- _JOB ITEM_: Give back the entire listing exactly as it was provided.

####

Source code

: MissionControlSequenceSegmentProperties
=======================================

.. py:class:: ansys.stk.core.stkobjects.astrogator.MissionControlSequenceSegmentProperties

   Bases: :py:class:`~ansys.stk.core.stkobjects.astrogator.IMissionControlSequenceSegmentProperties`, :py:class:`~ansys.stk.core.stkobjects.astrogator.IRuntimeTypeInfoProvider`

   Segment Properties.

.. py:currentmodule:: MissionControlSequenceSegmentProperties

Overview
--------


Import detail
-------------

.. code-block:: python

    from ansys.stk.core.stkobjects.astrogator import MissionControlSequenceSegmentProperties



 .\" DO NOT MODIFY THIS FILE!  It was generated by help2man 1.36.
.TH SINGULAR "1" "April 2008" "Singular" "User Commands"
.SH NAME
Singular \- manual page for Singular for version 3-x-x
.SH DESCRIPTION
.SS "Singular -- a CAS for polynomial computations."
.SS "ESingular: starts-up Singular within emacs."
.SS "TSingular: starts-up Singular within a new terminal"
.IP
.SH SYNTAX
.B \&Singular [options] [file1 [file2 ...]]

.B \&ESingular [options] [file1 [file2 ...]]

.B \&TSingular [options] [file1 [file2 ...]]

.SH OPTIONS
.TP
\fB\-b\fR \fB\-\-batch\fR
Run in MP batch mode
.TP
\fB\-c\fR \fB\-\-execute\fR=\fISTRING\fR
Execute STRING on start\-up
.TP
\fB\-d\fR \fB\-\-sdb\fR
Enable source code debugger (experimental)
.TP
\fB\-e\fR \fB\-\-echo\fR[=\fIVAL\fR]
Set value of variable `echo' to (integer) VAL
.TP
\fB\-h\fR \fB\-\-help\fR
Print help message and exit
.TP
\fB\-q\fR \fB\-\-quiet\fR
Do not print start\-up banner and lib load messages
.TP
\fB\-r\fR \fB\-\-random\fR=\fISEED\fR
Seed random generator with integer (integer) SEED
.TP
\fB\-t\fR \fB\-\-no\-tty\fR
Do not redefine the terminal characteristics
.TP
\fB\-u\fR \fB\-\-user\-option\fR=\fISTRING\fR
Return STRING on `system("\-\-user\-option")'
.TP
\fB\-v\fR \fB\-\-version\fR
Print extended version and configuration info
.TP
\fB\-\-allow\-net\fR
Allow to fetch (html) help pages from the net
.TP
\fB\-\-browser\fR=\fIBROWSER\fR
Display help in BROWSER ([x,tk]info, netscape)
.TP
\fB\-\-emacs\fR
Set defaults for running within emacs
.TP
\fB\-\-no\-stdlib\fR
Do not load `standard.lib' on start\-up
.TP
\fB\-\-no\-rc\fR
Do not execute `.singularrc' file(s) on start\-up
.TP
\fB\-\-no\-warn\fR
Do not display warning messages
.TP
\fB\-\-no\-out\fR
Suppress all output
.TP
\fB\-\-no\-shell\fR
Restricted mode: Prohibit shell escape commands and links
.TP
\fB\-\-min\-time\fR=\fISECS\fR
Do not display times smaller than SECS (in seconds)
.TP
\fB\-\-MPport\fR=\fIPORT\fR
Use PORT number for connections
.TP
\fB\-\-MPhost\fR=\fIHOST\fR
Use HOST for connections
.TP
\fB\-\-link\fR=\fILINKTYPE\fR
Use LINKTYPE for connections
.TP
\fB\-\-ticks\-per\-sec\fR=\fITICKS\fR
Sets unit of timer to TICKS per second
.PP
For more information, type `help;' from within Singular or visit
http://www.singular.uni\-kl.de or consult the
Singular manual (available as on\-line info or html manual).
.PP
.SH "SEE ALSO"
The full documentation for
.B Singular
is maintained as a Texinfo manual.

####

- _WRITTEN REPLY_:
Source code

: MissionControlSequenceSegmentProperties
=======================================

.. py:class:: ansys.stk.core.stkobjects.astrogator.MissionControlSequenceSegmentProperties

   Bases: :py:class:`~ansys.stk.core.stkobjects.astrogator.IMissionControlSequenceSegmentProperties`, :py:class:`~ansys.stk.core.stkobjects.astrogator.IRuntimeTypeInfoProvider`

   Segment Properties.

.. py:currentmodule:: MissionControlSequenceSegmentProperties

Overview
--------


Import detail
-------------

.. code-block:: python

    from ansys.stk.core.stkobjects.astrogator import MissionControlSequenceSegmentProperties



 .\" DO NOT MODIFY THIS FILE!  It was generated by help2man 1.36.
.TH SINGULAR "1" "April 2008" "Singular" "User Commands"
.SH NAME
Singular \- manual page for Singular for version 3-x-x
.SH DESCRIPTION
.SS "Singular -- a CAS for polynomial computations."
.SS "ESingular: starts-up Singular within emacs."
.SS "TSingular: starts-up Singular within a new terminal"
.IP
.SH SYNTAX
.B \&Singular [options] [file1 [file2 ...]]

.B \&ESingular [options] [file1 [file2 ...]]

.B \&TSingular [options] [file1 [file2 ...]]

.SH OPTIONS
.TP
\fB\-b\fR \fB\-\-batch\fR
Run in MP batch mode
.TP
\fB\-c\fR \fB\-\-execute\fR=\fISTRING\fR
Execute STRING on start\-up
.TP
\fB\-d\fR \fB\-\-sdb\fR
Enable source code debugger (experimental)
.TP
\fB\-e\fR \fB\-\-echo\fR[=\fIVAL\fR]
Set value of variable `echo' to (integer) VAL
.TP
\fB\-h\fR \fB\-\-help\fR
Print help message and exit
.TP
\fB\-q\fR \fB\-\-quiet\fR
Do not print start\-up banner and lib load messages
.TP
\fB\-r\fR \fB\-\-random\fR=\fISEED\fR
Seed random generator with integer (integer) SEED
.TP
\fB\-t\fR \fB\-\-no\-tty\fR
Do not redefine the terminal characteristics
.TP
\fB\-u\fR \fB\-\-user\-option\fR=\fISTRING\fR
Return STRING on `system("\-\-user\-option")'
.TP
\fB\-v\fR \fB\-\-version\fR
Print extended version and configuration info
.TP
\fB\-\-allow\-net\fR
Allow to fetch (html) help pages from the net
.TP
\fB\-\-browser\fR=\fIBROWSER\fR
Display help in BROWSER ([x,tk]info, netscape)
.TP
\fB\-\-emacs\fR
Set defaults for running within emacs
.TP
\fB\-\-no\-stdlib\fR
Do not load `standard.lib' on start\-up
.TP
\fB\-\-no\-rc\fR
Do not execute `.singularrc' file(s) on start\-up
.TP
\fB\-\-no\-warn\fR
Do not display warning messages
.TP
\fB\-\-no\-out\fR
Suppress all output
.TP
\fB\-\-no\-shell\fR
Restricted mode: Prohibit shell escape commands and links
.TP
\fB\-\-min\-time\fR=\fISECS\fR
Do not display times smaller than SECS (in seconds)
.TP
\fB\-\-MPport\fR=\fIPORT\fR
Use PORT number for connections
.TP
\fB\-\-MPhost\fR=\fIHOST\fR
Use HOST for connections
.TP
\fB\-\-link\fR=\fILINKTYPE\fR
Use LINKTYPE for connections
.TP
\fB\-\-ticks\-per\-sec\fR=\fITICKS\fR
Sets unit of timer to TICKS per second
.PP
For more information, type `help;' from within Singular or visit
http://www.singular.uni\-kl.de or consult the
Singular manual (available as on\-line info or html manual).
.PP
.SH "SEE ALSO"
The full documentation for
.B Singular
is maintained as a Texinfo manual.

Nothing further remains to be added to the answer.